Si, dans deux ou trois siècles, des sociologues entreprennent des recherches sur la France de la seconde moitié du XXe siècle, ses mœurs et façons d’être, nul doute que Claude Brasseur ne constitue un choix excellent pour synthétiser le mâle hexagonal dans sa virilité sereine, sa sensibilité discrète, son enthousiasme intempestif et sa décontraction parfois inquiète.

Un enfant de la balle

Né de deux « monstres sacrés » de l’art dramatique, Odette Joyeux et Pierre Brasseur, Claude Brasseur appartient à la troisième génération de comédiens de la famille Espinasse (son père, Pierre Espinasse, a pris le nom de sa mère). Découragé par ses parents d’intégrer la digne confrérie des acteurs, Claude Brasseur songe un temps au journalisme, avant de tenter l’aventure du Conservatoire, où il côtoie tout aussi bien Françoise Fabian que Jean-Paul Belmondo ou Bruno Cremer. Cantonné dans des petits rôles (chez Renoir, notamment, dans Le Caporal épinglé, 1962), il émerge à la même époque dans Bande à part, de Godard (1964), dans le rôle du petit malfrat qui séduit Anna Karina. À ce titre, Brasseur est sans doute l’un des rares acteurs à se jouer des frontières entre Nouvelle Vague, cinéma dit populaire (impossible d’oublier son interprétation de parigot hâbleur, homosexuel secret, dans le diptyque Un éléphant, ça trompe énormément et Nous irons tous au Paradis, d’Yves Robert, en 1976-77), films policiers (il obtient un César pour son interprétation de flic de l’anti-gang dans La Guerre des polices, en 1980) et, bien sûr, théâtre. Sur les planches, il alterne également entre l’irrésistible  ballet d’épigrammes du Souper (créé en 1989), où il campe un Fouché robuste et indéchiffrable, et pièces de boulevard – il organise avec une maestria retorse Le Dîner de cons, de Francis Veber, en 1993. Auparavant, dans les années soixante, il avait été dirigé à de nombreuses reprises dans les mises en scène de classiques par Roger Planchon.  

Le père idéal

Si le décès de Brasseur nous émeut tous, c’est parce que l’homme porte en lui ce que Barthes aurait pu appeler l’image fantasmée de la francité, mélange des valeurs pérennes de l’hexagone et d’indéracinable esprit gaulois (on songe immédiatement à son rôle de Galipeau dans Le Viager, de Pierre Tchernia, en 1972).
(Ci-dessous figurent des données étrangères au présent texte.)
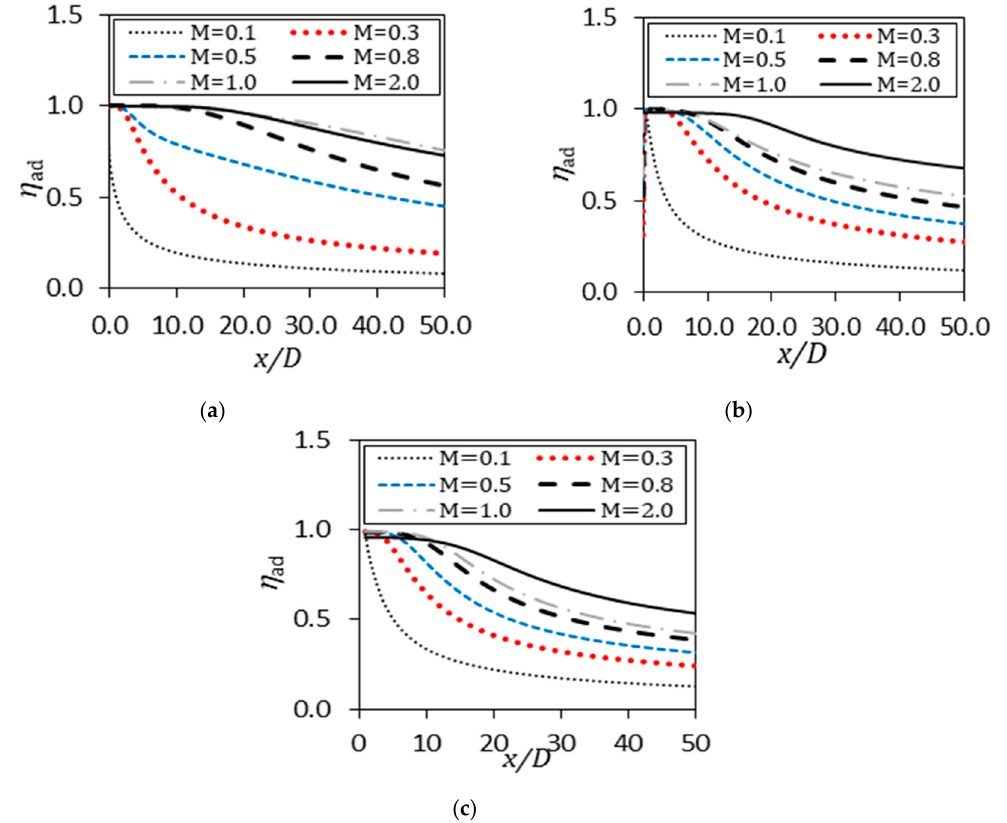
Figure 6. Adiabatic film cooling effectiveness (AFCE) variation with x direction for 𝐷𝑅 = 1.2 and injection angle of ( a ) 𝛼 = 30° , ( b ) 𝛼 = 60° and ( c ) 𝛼 = 90° . Table 2. Total of 54 numerical runs for different values of 𝑀 , 𝐷𝑅 and 𝛼 . Run No.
Immédiatement reconnaissable au grain de sa voix, tout à la fois rauque et chaleureuse, et son grain de beauté éloquent, il sait communiquer à tous ses personnages, de prime abord un peu granitiques, l’intelligence des émotions. Faux rigides (le père de Vic, dans La Boum, d’abord dépassé par les métamorphoses amoureuses de sa fille de 13 ans, avant de faire un virage à 180 degrés), faux beaufs (le Jacky Pic des trois Camping), les personnages qu’il incarne dissimulent sous leur rugosité apparente une élégance des sentiments, une compréhension de la complexité de l’existence, qui peuvent expliquer qu’en 100 films et à peine moins de pièces, Claude Brasseur soit devenu l’ami, le père ou l’oncle que tout(e) Français(e) rêve de compter dans sa famille.